**JOB ITEM**: Would you write out the lines from the one containing "always @(posedge clk)begin" to the end of the records below, exactly and in full, please?
Segment Start: GIVEN ENTRIES
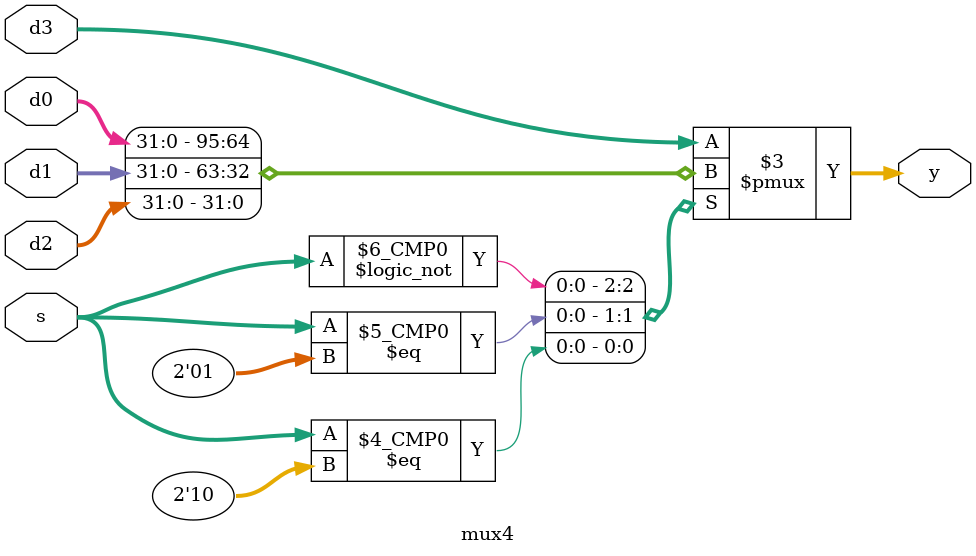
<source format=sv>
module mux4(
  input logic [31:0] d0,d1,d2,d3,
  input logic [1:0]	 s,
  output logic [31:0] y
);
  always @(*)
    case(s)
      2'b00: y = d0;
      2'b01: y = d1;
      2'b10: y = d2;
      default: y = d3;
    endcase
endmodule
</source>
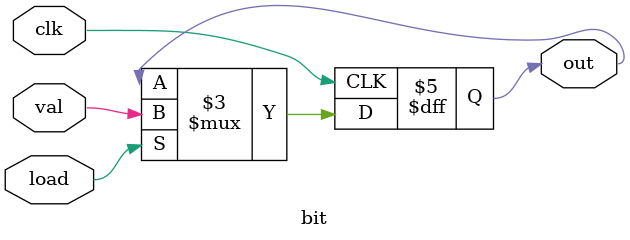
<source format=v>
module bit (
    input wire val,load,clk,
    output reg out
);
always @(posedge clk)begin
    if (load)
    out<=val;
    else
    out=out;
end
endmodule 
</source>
Segment End: GIVEN ENTRIES
**RESULT FOR THIS TASK**:
always @(posedge clk)begin
    if (load)
    out<=val;
    else
    out=out;
end
endmodule 
</source>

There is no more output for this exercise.